I was happy to see that the code for this guide was short. My only hope for dissecting this project and making it my own was to examine the code and try to understand each part so that I could add something myself. After reading the code and comments as well as the breakdowns in the guide, I was able to follow along with it better than I thought but I still had some questions, so I ended up looking up some of the newer terms to make sure I was understanding correctly. It was hard for me to wrap my head around what “include” and “servo” really meant but I knew it had to do with the motor of course. After some additional googling, I was better able to understand why the include and servo had to be in the code to make the motor work.

Now that I understood the code better, I was ready to incorporate something of my own into the original project. As you can see, in the video above which used the original code from the tutorial, the propeller is spinning to 0 degrees, then 90 degrees, and then 180 degrees and it repeats this over and over. I thought this was a bit boring, so I decided to incorporate the random function into the code instead of sticking to the same pattern.

Even though I have had some experience in this class with using the random function, I was still unsure of how to put it in the code myself. I used this website to help me understand how setting up the random numbers would work.

This page explained that when using random, the first number inputted is inclusive which means that the motor will use that number in its range when deciding how far to turn. However, the second number in the random is exclusive which means that higher number inputted will not be apart of the range that the motor considers when turning.
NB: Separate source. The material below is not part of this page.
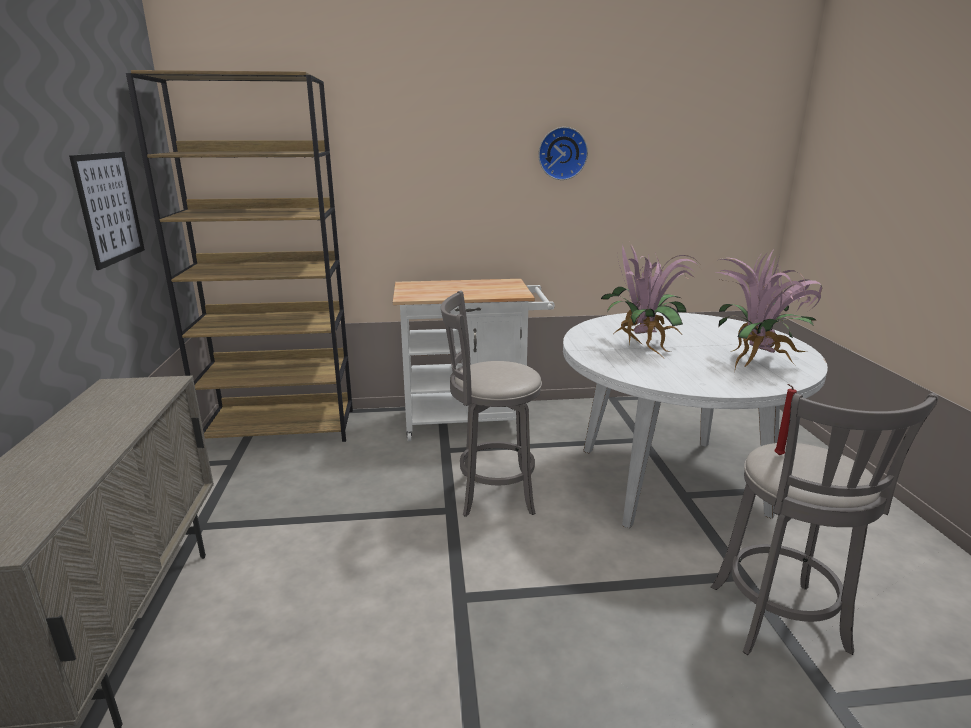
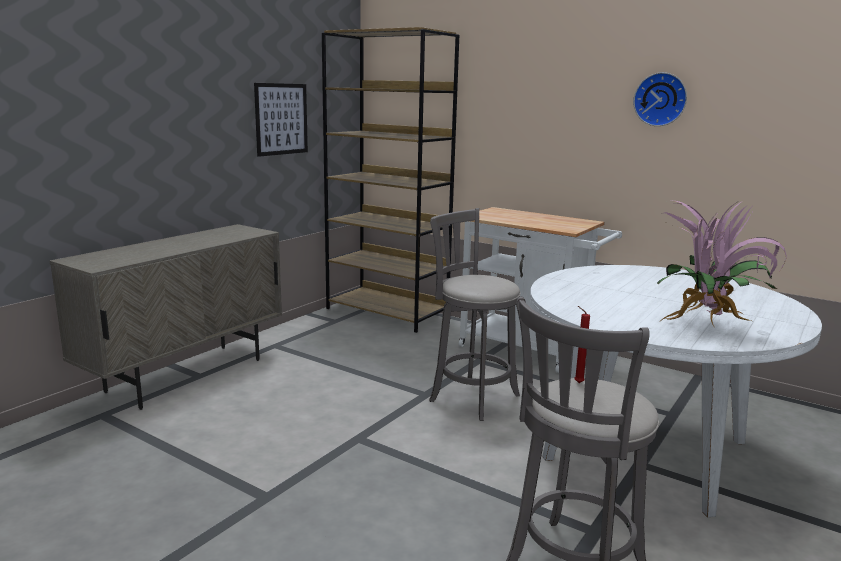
camera: 40 degrees right, 5 degrees down
(642, 345) = (620, 288): potted plant -> none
Because of this, I decided to make the low number 0 and the highest number 181. By doing this, I was still including the range of the original code but instead of only turning to 0, 90, and 180, the new code would tell the motor to turn to any degree in between 0 to 180. I thought this would be more exciting!
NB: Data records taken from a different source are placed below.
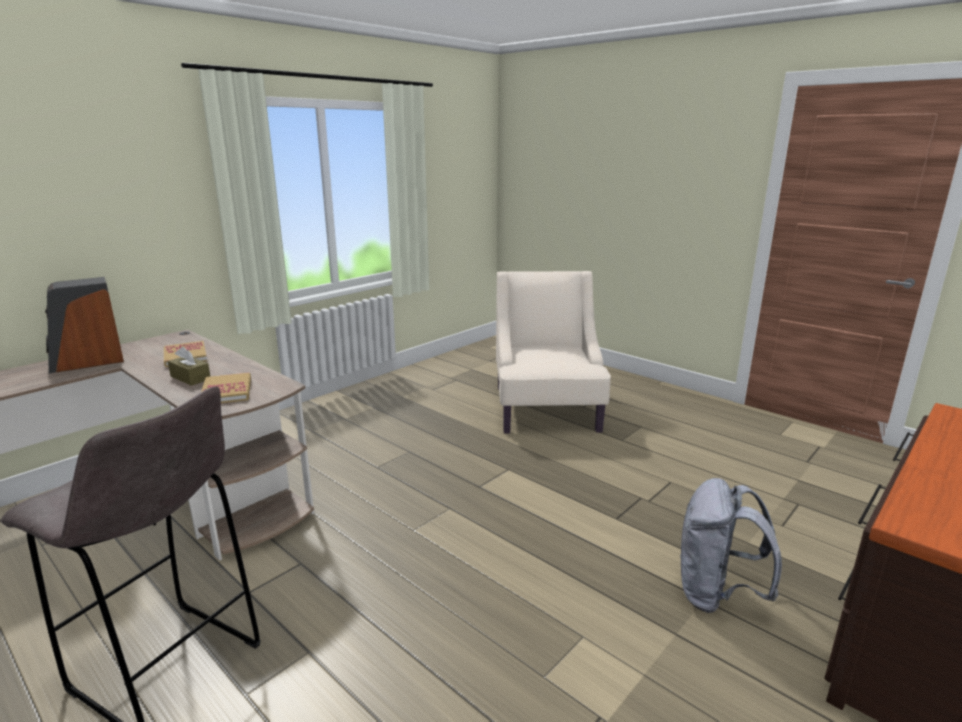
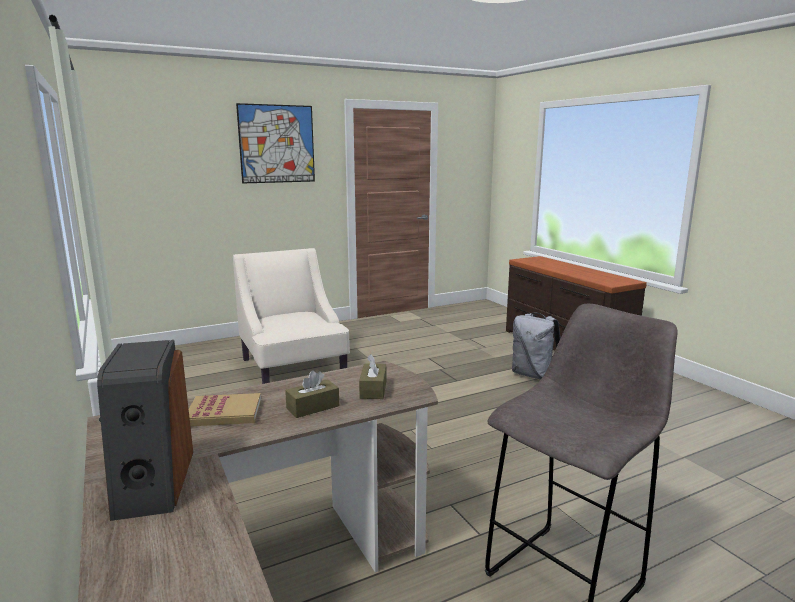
camera: 70 degrees left, 5 degrees down
(227, 391) = (373, 389): book -> brown tissue box
(545, 408) = (293, 368): beige armchair -> beige armchair turned 45 degrees clockwise
(673, 143) = (277, 144): none -> picture

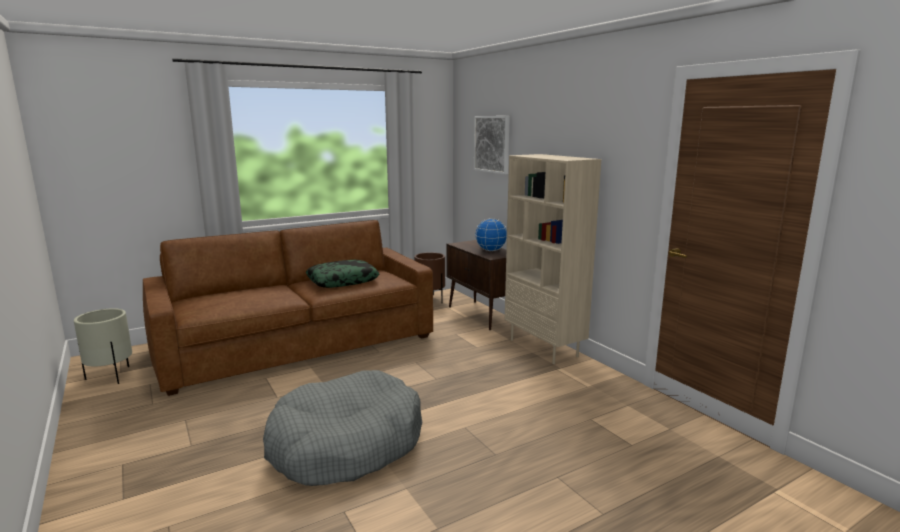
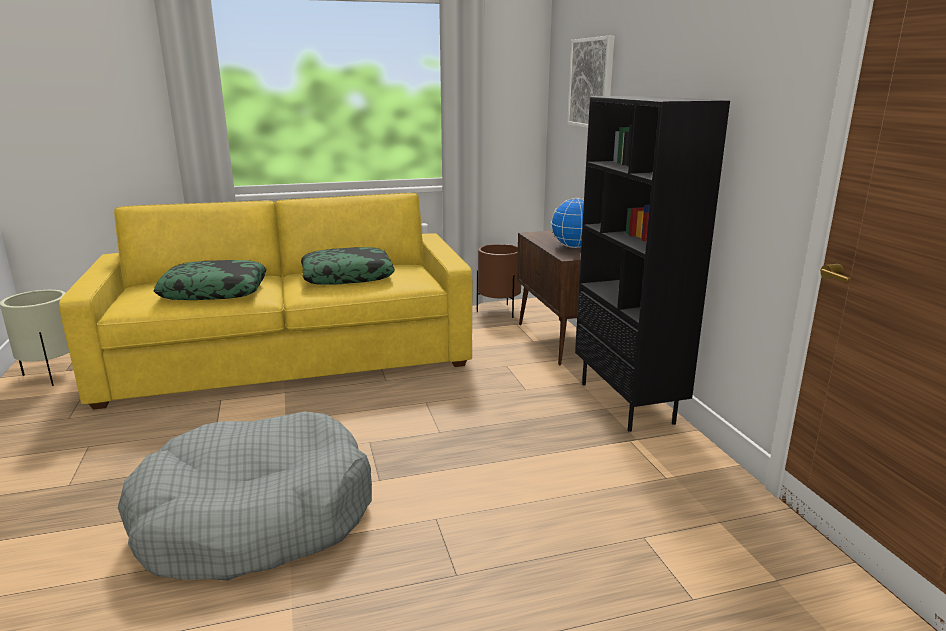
camera: 15 degrees right, 5 degrees up
(253, 298) = (215, 291): none -> pillow
(297, 343) = (290, 355): brown sofa -> yellow sofa
(544, 348) = (628, 403): beige bookcase -> black bookcase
Here is the new code. To help myself learn and stay on track, I added my own comments when writing the code so I didn’t get confused. This technique was extremely helpful and really helped me to better understand that “include” is telling the Arduino to basically consider the code that is already built into the servo motor. This is still difficult for me to understand and I’m not sure if that is really a correct way to put it but I’m pretty sure that is the gist of it.
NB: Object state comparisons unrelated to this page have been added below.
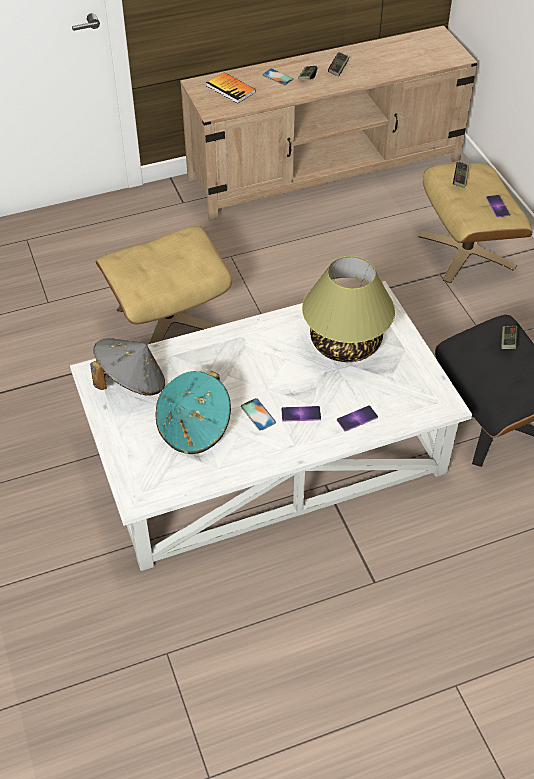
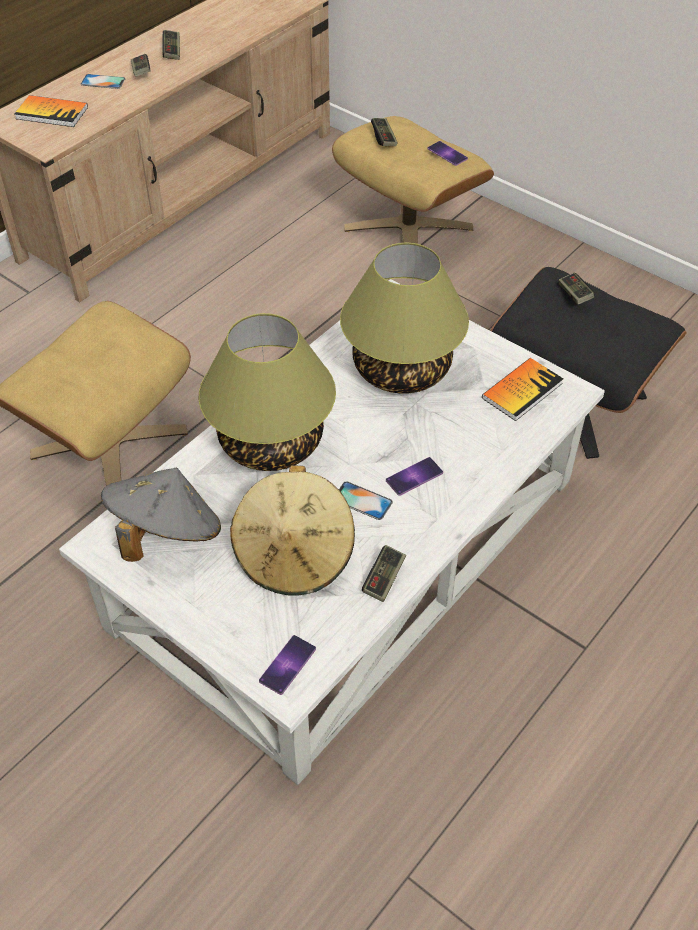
camera: 30 degrees left, 0 degrees up
(194, 428) = (295, 555): turquoise hat -> beige hat
(229, 355) = (270, 442): none -> table lamp
(236, 465) = (384, 579): none -> game controller
(357, 418) = (484, 452): phone -> phone (287, 665)
(414, 390) = (522, 390): none -> book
New code with Random Function:

#include <Servo.h> //include servo library. This allows you to use servo functions so that we can use the motor.

Servo Servo1; //making a Servo object named “Servo1”

void setup() {

Servo1.attach(3); //telling the motor to take input from pin3

}

void loop(){

Servo1.write(0); //this is telling the motor to reset its position to 0 degrees

delay(1000); // motor waits 1000ms

Servo1.write(random(0,181)); //the random function generates a number between 0 and 180

delay(1000);

}

I can think of many extensions to this project that I wish I had had the time and energy to figure out. Unfortunately, I started feeling sick this week right before the weekend. This was pretty good timing in some ways because I didn’t have to try to get through work sick but also bad because the weekends are the only time I have to really sit down and dive into these Arduino challenges. It all ended up working out though because not setting my sights too high helped me to really understand the basics better and was a great way to introduce me to the servo motor. I would now feel more comfortable tackling a bigger project that involved a motor because of my experience working with this one.

Some of the extension ideas I had were using a button to turn the motor on and off. I thought of this one pretty early on because I got annoyed very quickly with the constant noisiness of the motor. I was plugging and unplugging my red wire working through the project because that was the only way to get the motor to be quiet! Another idea I had was to add LED lights and make them light up with the spinning of the motor but I am not sure how that would work exactly. I also saw lots of more advanced projects online using motors with robots, toy railroads, and all kinds of crazy things. However, these ideas are actually not that crazy because they are everywhere in all kinds of toys and electronics.